Water Works Corner bestaat eigenlijk uit twee rechter bochten, waarvan de tweede aanmerkelijk scherper is dan de eerste. In de beginjaren van de Mountain Course, van 1911 tot aan de Eerste Wereldoorlog, zwoegden de coureurs omhoog vanaf Ramsey Hairpin over onverharde wegen die bezaaid waren met steenslag en hoefnagels. Ze hadden bij regen slippende aandrijfriemen en bij zon koelproblemen. In de jaren dertig waren de motorfietsen sterker en het wegdek aanmerkelijk verbeterd nadat er vanaf de eerste helft van de jaren twintig begonnen was met het gebruik van "tar-macadam". In de jaren vijftig sprak John Surtees als over: "twee leuke uitdagende bochten". In de Jaren negentig haalde Steve Hislop er al 210 km/h, maar hij waarschuwde wel dat het belangrijk was rechts van de weg te blijven. Links ligt immers het laatste stukje trottoir vanaf Ramsey met daarnaast een laag muurtje en daarachter zou een flinke tuimeling richting het dal van Ballure Reservoir volgen. Toch willen coureurs hier wel graag veel snelheid houden, want na Water Works Corner begint de 18 kilometer lange snelle, boomloze Mountain Section richting Douglas.
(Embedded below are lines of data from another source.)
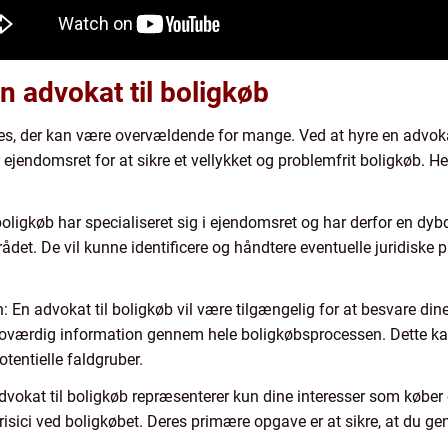
n advokat til boligkøb
es, der kan være overvældende for mange. Ved at hyre en advokat
 ejendomsret for at sikre et vellykket og problemfrit boligkøb. H
 boligkøb har specialiseret sig i ejendomsret og har derfor en dy
et. De vil kunne identificere og håndtere eventuelle juridiske pr
En advokat til boligkøb vil være tilgængelig for at besvare din
troværdig information gennem hele boligkøbsprocessen. Dette ka
tentielle faldgruber.
advokat til boligkøb repræsenterer kun dine interesser som køber 
 risici ved boligkøbet. Deres primære opgave er at sikre, at du ge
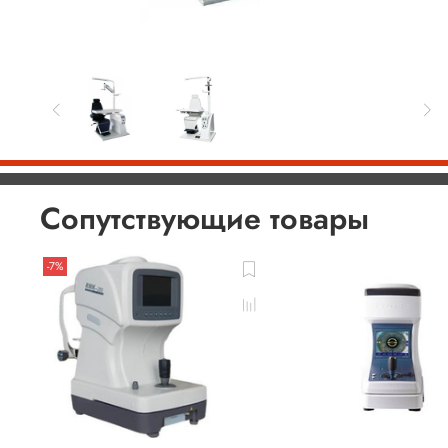
Сопутствующие товары
-7%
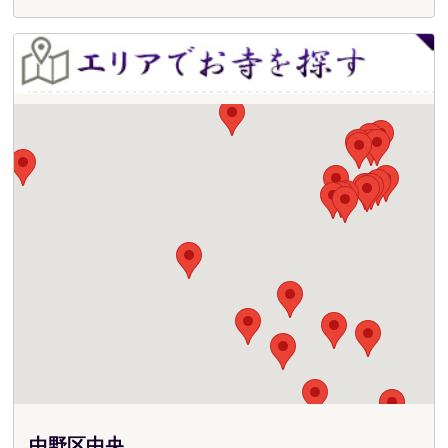
中野区中央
Tower Bends (Ballastowell) en 25e mijlpaal

[bewerken | brontekst bewerken]
Ian Hutchinson bij Tower Bends in 2012

Tower Bends vormt een snelle S-bocht in de buurt van Albert Tower. Feitelijk is het een scherpe bocht naar rechts gevolgd door twee linker bochten. Veel coureurs kennen de naam niet en refereren aan "de bochten tussen Water Works en Gooseneck", maar de echte toppers nemen deze bochten zeer serieus. Ondanks het vaak slechte wegdek moeten ze volgens Ian Lougher worden "aangevallen, om tijd te winnen en om snelheid te houden tot aan de Gooseneck". Minder ervaren rijders zijn waarschijnlijk meer onder de indruk van de hoge, bedreigende stenen muur aan de rechterkant van de weg. Meteen na Tower Bends passeert men de 25e mijlpaal van de Mountain Course.

Gebeurtenissen bij Water Works Corner

[bewerken | brontekst bewerken]
  • Net als het hele circuit kent Water Works Corner de nodige, meestal onschuldige valpartijen. Ernie Lyons (1947), Mike Kelly (1963) en Charlie Williams (1976) behoren tot de bekendste, maar de meest opmerkelijke val was wellicht die van Sammy Miller in 2008. Sammy was al 75 jaar oud en racete dan ook niet meer. Hij reed een ererondje (Parade Lap) met een oude Ducati, maar ging toch snel genoeg om over het muurtje in de buitenbocht te vliegen.
  • Phillip McCallen joeg tijdens de Junior TT van 1995 achter Iain Duffus aan. Hij wist Iain in de derde ronde te passeren, maar Duffus besloot hem te laten gaan. Hij zei later: "McCallen reed zo hard - veel harder dan ik durfde. Het was angstwekkend". In de laatste ronde zag Iain Duffus toen hij rond de eerste bocht van Water Works kwam allemaal stukjes Honda liggen, en Phillip McCallen kruipend door de berm.